O malandro Giacomo se gaba de nunca ter delatado seus amigos à polícia. Passou mais da metade de sua vida na cadeia por causa disso. Talvez seja apenas um sujeito idiota. Talvez seja um inglório herói resistente. Ao final, o sonho do personagem é mesmo ser amado por todos aqueles que o cerca - no caso, os policiais e presos que vivem com ele na cadeia, local onde cumpre uma pena de 30 anos.
A história do personagem do filme se assemelha muito à história de Sidney Lumet. Giacomo é anacrônico para as novas leis mafiosas, assim como Lumet é tido como um dinossauro em Hollywood. São obsoletos, mas conhecem as regras e sabem ditar o ritmo do jogo, colocando-se sempre à frente de seus adversários.
Giacomo sabe que não há muita diferença entre polícia e mafioso. Sabendo também que um julgamento é tido como um palco para as atuações de promotores e advogados, utiliza do seu humor malandro para convencer o júri do impossível, ou seja, de sua inocência.
Lumet não fica atrás. Sabe que Hollywood se tornou num incrível circo de variedades e, com isso, transforma o cenário do tribunal num verdadeiro picadeiro, facilmente identificável pela forma como dispõe os outros dezenove réus em cena, como se cada sessão do julgamento fosse o dia de abertura de um cassino.
O resultado final da reavaliação do balanço feito por Lumet com “Sob Suspeita” termina com saldo positivo, pois confirma que as previsões dos detratores estavam erradas.
É certo que Lumet não é cineasta de uma nota só, tendo trafegado por adaptações ousadas de peças teatrais importantes, como “Equus”, e de obras literárias consagradas, como “Assassinato no Orient Express”. Chegou até a refilmar, corajosamente, o badalado filme “Glória”, de John Cassavetes.
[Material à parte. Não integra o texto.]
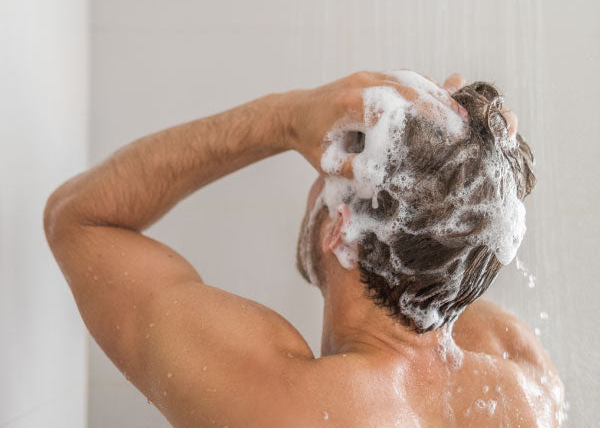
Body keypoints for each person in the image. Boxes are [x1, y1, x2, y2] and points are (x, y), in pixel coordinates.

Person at [44, 70, 564, 427]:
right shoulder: (521, 378)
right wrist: (470, 160)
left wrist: (286, 118)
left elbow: (79, 218)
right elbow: (454, 247)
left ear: (340, 229)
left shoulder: (286, 403)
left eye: (322, 175)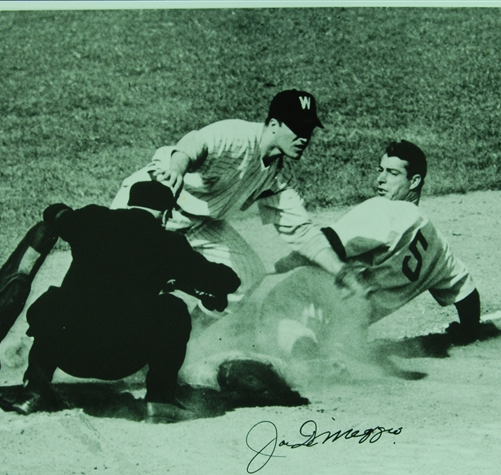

“Cineasta de poucas notas”, talvez seja a definição mais equilibrada e menos diminuidora do seu talento. O que “Sob Suspeita” prova é que mesmo revisitando velhos temas, cenários e personagens, o estilo folhetinesco e lancinante de Lumet, por mais caduco que pareça ser, ainda supera boa parte dos filmes norte-americanos que são feitos atualmente.
2 comentários:
Belo e oportuno texto. É lamentável que são poucos os filmes de Sidney Lumet lançados em DVD no Brasil.
Poucos filmes lançados de uma filmografia tão extensa.